For more information regarding this study, please visit: http://sites.tufts.edu/vetclinicaltrials/specialty/dermatology/

Vitamin D Status in Cats with Primary Hepatobiliary Disease

The liver performs an essential role in the absorption of dietary vitamin D and synthesis of the active form of vitamin D. Vitamin D deficiency is a known problem in people with liver disease and these patients routinely receive supplementation. Vitamin D deficiency has not been documented in cats with liver disease. Our goal is to determine if cats with primary liver disease have low levels of vitamin D. If they do this finding could lead to the development of clinical guidelines for vitamin D supplementation.

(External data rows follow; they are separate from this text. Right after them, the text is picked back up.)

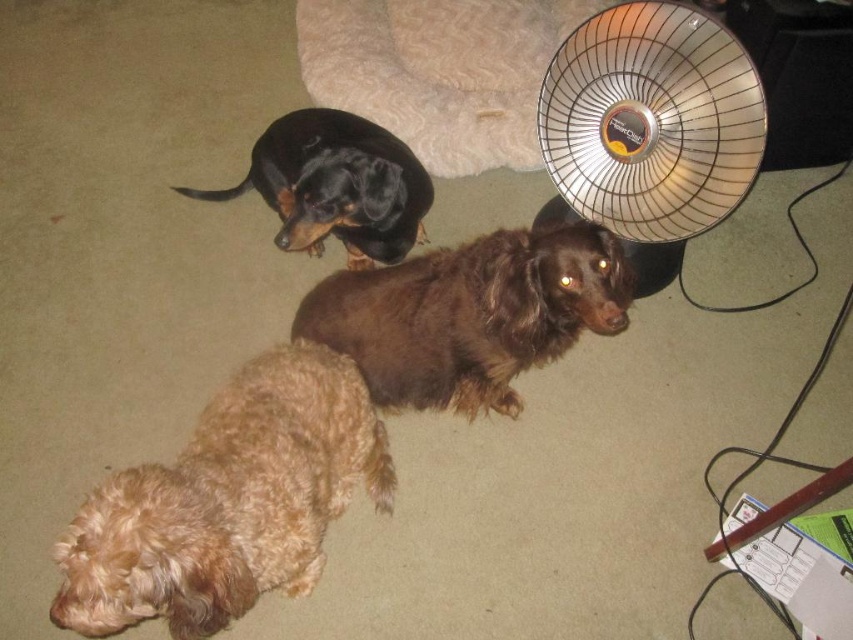
Question: Does beige plush dog bed at upper center appear over black glossy dog at upper center?

Choices:
 (A) yes
 (B) no

Answer: (A)

Question: Does brown furry dog at center appear on the right side of beige plush dog bed at upper center?

Choices:
 (A) no
 (B) yes

Answer: (B)

Question: Which point is closer to the camera?

Choices:
 (A) (358, 120)
 (B) (531, 93)
 (C) (611, 288)
 (D) (100, 609)

Answer: (D)

Question: Among these points, which one is nearest to the camera?

Choices:
 (A) (189, 188)
 (B) (438, 67)

Answer: (A)

Question: In this image, where is brown furry dog at center located relative to black glossy dog at upper center?

Choices:
 (A) left
 (B) right

Answer: (B)

Question: Which of the following is the farthest from the observer?

Choices:
 (A) (610, 54)
 (B) (376, 93)
 (C) (457, 396)
 (D) (357, 220)

Answer: (B)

For more information regarding this study, please visit: http://sites.tufts.edu/vetclinicaltrials/specialty/internal-medicine/

Administration of Pimobendan to Cats with Chronic Kidney Disease (CKD)

A common concurrent condition often appreciated in feline CKD patients is cardiac disease. High rate fluid therapy to treat azotemia puts these patients at risk for congestive heart failure (CHF). Anecdotally at Tufts, an improvement in azotemia, appetite and attitude has been noted in cats treated for cardiac disease with pimobendan that also have kidney disease. We would like to assess tolerability of pimobendan and possible benefits in patients with CKD, IRIS stage 3 or 4. Investigating these initial clinical observations with a larger study will help establish whether pimobendan could be a novel treatment for cats with kidney disease. Benefits could include decreased hospitalization time, improved appetite, improved kidney perfusion with reduced azotemia, and the ability to treat kidney disease while simultaneously protecting against CHF in patients with concurrent cardiac disease.